GP Short Notes # 616, 19 February 2022
On 17 February, France and its European and African allies released a joint statement announcing the withdrawal of their troops from Mali. The statement mentioned that the conditions in Mali, including “obstructions” created by the military government, were not suitable to continue their operations. French President Emmanuel Macron said: “Victory against terror is not possible if it’s not supported by the state itself.” Macron maintained that the withdrawal did not signify the failure of France in its mission against the insurgency in Mali and clarified that the military operations will now be headquartered in Niger. Further, Macron claimed that Russia had deployed its private military company Wagner in Mali. France24 quoted Macron: “This is the hiring by the Malian junta, using financing which they themselves will have to explain to the Malian people, of mercenaries who are essentially there to secure their own business interests and protect the junta itself.”
On 18 February, Nigerien President Mohamad Bazoum accepted the French proposal to redeploy troops from Mali in Niger. Bazoum tweeted: “Our goal is for our border with Mali to be secure” and reasoned that terrorist groups are likely to expand their influence in light of the latest developments.
What is the background?
First, the French operation in Mali. France deployed its forces in Mali in 2013 under Operation Barkhane to fight groups linked to al Qaeda and later ISIS. France had a significant military presence in the Sahel region with 4,300 troops, of which 2,400 were posted in Mali. However, over the years, France has been facing criticism from local communities in Mali and the Sahel due to increased insecurity.
Second, the friction in France-Mali relations. France has been criticising the political developments in Mali. The coups in August 2020 and May 2021 further deteriorated the relations. It got worse by the end of 2021, when interim President and coup leader Colonel Assimi Goita proposed to extend the transition period to 2025 instead of holding elections in February 2022.
Third, Europe’s efforts in erstwhile colonies. In recent years, various European countries have attempted to mend relations with their erstwhile colonies, and apologise and compensate them for colonial atrocities. The efforts were evident in the Belgium King Philippe’s note to the Congolese President in 2020, regretting the humiliation and suffering cause to Congolese under the Belgian colonial rule; similarly in 2021, France acknowledged and regretted its role in the 1994 Rwandan genocide.
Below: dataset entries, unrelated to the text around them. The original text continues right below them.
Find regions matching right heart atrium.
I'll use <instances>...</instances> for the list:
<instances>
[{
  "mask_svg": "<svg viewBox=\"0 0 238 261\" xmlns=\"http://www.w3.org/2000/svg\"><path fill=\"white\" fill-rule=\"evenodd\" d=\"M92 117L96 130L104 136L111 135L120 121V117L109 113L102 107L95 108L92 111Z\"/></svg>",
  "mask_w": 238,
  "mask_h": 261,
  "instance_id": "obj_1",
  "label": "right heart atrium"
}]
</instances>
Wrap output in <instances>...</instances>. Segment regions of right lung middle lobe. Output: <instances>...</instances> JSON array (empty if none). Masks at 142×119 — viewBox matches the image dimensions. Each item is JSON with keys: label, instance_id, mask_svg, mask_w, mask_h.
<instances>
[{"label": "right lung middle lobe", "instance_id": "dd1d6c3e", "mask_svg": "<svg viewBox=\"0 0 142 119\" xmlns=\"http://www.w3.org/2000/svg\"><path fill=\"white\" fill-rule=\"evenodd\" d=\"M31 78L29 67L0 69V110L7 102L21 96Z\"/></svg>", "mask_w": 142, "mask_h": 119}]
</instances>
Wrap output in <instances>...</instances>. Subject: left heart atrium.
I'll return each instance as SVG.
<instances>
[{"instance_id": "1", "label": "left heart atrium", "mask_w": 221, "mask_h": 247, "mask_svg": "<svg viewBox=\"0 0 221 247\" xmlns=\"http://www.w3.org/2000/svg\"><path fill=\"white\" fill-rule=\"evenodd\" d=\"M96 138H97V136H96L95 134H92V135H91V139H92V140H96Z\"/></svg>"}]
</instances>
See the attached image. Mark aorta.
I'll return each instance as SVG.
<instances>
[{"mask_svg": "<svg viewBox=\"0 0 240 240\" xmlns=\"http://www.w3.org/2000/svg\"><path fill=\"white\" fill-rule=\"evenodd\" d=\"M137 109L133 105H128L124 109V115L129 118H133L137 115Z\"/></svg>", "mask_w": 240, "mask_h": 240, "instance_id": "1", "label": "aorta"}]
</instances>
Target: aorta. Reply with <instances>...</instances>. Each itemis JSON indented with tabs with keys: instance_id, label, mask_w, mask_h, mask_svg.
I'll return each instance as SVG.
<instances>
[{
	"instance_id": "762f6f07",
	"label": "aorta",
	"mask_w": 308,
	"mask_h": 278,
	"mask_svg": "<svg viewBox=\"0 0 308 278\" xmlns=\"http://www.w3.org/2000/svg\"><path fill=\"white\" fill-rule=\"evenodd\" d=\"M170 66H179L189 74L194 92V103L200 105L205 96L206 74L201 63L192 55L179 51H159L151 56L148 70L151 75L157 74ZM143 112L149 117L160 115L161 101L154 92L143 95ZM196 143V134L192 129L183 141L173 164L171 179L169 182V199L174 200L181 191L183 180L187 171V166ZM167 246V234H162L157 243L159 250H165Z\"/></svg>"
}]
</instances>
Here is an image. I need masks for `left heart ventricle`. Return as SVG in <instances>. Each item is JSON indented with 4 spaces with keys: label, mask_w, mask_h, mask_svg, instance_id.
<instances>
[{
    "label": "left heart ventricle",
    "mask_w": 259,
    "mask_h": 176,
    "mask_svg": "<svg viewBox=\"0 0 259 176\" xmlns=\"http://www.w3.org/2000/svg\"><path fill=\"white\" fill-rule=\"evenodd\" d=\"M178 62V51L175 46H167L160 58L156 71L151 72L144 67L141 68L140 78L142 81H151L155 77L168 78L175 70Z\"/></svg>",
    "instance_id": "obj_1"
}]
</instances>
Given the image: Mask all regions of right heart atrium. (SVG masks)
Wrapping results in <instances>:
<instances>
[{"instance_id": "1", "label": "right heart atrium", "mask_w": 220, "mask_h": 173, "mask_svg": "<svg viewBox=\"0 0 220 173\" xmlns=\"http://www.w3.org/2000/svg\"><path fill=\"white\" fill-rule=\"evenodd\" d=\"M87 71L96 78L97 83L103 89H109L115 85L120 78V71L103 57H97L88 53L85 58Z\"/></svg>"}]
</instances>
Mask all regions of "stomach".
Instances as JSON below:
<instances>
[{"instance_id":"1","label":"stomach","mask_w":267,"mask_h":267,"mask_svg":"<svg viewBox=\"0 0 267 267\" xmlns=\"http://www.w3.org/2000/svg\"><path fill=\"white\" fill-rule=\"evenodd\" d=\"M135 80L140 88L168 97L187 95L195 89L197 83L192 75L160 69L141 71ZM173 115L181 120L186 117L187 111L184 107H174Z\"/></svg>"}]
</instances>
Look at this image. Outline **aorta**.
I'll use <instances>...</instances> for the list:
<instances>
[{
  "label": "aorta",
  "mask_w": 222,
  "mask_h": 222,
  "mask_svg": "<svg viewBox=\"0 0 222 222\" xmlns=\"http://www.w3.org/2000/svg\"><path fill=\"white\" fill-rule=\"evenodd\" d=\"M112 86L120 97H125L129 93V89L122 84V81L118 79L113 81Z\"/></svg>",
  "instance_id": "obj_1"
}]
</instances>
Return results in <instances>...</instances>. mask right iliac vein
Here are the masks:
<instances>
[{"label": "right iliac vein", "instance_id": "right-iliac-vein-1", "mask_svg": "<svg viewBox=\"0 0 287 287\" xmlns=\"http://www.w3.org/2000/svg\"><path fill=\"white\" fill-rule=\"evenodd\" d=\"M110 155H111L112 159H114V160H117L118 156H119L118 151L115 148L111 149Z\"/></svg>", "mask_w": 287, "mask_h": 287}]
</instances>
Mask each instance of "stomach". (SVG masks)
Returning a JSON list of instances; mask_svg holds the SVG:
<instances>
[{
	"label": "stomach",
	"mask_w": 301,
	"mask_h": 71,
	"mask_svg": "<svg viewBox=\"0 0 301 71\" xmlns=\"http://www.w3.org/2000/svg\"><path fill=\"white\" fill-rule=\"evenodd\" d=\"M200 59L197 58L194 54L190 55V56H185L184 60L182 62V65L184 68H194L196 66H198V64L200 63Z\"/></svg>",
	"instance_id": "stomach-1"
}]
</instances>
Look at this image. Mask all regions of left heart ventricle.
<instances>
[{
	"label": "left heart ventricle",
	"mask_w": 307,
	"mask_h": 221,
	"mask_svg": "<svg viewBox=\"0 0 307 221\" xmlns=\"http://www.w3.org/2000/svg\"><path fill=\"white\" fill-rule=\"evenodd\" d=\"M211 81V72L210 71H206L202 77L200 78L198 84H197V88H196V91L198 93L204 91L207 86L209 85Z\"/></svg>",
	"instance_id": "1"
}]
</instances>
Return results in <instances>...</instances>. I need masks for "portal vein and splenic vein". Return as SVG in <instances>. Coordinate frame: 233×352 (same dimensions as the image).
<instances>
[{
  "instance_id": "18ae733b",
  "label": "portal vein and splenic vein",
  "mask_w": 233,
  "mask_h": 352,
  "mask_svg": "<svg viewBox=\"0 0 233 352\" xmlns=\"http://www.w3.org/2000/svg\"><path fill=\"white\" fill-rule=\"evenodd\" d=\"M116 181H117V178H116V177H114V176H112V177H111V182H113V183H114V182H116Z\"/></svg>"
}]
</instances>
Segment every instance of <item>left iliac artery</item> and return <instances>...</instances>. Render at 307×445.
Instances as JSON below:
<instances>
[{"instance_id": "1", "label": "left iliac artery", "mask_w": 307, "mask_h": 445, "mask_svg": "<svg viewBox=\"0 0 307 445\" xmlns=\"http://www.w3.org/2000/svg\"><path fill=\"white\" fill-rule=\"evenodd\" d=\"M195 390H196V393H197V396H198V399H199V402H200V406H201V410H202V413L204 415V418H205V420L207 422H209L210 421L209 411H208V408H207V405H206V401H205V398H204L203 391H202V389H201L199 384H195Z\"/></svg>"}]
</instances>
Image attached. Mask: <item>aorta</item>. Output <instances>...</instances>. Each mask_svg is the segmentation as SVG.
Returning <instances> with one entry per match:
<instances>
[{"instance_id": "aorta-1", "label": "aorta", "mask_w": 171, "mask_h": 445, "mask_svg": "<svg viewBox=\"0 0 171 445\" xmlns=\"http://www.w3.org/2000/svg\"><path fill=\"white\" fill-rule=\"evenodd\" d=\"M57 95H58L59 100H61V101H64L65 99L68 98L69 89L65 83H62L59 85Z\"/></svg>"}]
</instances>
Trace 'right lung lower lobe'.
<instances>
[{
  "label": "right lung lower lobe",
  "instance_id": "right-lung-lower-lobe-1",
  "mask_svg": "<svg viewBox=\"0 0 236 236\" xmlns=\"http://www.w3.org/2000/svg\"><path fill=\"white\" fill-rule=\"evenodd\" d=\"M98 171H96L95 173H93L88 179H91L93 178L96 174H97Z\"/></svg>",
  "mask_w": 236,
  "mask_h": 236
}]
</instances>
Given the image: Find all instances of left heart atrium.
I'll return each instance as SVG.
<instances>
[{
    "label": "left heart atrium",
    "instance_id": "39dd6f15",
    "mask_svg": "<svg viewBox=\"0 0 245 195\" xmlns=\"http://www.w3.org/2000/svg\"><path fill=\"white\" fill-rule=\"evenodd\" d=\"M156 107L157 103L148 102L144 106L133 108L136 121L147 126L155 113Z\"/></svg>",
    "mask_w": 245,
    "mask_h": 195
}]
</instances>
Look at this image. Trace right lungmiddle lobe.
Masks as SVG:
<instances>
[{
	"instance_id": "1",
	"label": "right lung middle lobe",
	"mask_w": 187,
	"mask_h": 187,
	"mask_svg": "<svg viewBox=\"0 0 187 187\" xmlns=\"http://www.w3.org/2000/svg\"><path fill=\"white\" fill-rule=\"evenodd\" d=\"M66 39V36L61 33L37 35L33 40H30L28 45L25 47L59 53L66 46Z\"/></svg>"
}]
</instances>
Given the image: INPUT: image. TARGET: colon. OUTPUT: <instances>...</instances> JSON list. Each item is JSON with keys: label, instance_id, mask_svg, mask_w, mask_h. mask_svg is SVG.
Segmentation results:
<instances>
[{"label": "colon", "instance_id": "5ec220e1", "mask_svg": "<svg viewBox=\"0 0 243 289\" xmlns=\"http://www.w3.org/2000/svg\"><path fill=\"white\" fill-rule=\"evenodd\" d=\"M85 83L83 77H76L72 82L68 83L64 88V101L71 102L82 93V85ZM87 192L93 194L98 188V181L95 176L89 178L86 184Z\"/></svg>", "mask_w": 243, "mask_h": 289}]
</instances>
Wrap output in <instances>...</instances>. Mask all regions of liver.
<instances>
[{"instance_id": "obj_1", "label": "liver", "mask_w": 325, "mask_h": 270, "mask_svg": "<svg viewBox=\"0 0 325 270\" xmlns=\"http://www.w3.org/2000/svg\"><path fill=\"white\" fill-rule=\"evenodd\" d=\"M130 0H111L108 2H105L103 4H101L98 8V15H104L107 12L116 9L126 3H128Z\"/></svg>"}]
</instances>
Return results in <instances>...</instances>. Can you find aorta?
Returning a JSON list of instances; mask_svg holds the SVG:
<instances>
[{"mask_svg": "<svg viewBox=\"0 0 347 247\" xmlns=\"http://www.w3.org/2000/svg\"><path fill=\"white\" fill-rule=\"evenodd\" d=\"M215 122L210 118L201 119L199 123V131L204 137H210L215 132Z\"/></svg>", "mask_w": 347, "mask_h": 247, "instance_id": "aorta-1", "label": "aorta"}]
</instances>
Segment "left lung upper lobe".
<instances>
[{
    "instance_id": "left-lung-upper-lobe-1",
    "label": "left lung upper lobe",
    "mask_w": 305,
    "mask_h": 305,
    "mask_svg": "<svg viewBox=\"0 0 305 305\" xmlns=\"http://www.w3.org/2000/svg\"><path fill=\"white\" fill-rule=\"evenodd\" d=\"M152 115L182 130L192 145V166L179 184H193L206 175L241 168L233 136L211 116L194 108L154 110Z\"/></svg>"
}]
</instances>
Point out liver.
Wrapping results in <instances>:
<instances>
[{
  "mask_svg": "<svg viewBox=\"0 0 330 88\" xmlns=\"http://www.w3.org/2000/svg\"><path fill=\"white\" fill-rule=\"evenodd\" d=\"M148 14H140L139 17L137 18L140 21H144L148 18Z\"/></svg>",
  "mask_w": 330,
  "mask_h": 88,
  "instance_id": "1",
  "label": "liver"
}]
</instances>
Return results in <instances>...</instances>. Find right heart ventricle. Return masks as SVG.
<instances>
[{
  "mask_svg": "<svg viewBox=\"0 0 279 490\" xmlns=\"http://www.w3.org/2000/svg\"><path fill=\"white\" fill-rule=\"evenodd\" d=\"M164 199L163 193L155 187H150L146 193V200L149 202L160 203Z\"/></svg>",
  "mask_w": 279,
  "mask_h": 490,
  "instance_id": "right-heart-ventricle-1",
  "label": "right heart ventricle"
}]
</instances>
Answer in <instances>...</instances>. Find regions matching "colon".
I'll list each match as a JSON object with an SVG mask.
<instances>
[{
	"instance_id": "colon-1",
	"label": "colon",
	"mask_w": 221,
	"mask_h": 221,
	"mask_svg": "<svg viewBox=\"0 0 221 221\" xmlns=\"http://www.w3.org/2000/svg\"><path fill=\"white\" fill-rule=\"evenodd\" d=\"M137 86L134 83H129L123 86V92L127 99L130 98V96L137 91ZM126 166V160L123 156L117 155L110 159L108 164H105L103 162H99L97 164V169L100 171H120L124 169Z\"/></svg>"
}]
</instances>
Fourth, role of Russia. Mali has confirmed that Russian trainers are present in the country under a bilateral arrangement to reportedly assist Mali’s National Defence and Security Forces. However, Mali has denied the presence of Russian mercenaries. Meanwhile, Malians have called for increased Russian presence in a bid to counter the French presence.
What does it mean?
First, the withdrawal and redeployment of troops are visible signs of increasing challenges that France has to address if it wants to maintain its presence in the Sahel. It also signifies the gravity of anti-French movement in Mali, which is gradually spreading to neighbouring countries including Niger.
Second, if the Russian mercenaries are indeed present in Mali, it would be a positive development for Russia which is building inroads into Africa through military relations. It would also be a testimony to the increasing involvement of private military companies in Africa, as was previously witnessed in Libya, the Central African Republic and Mozambique.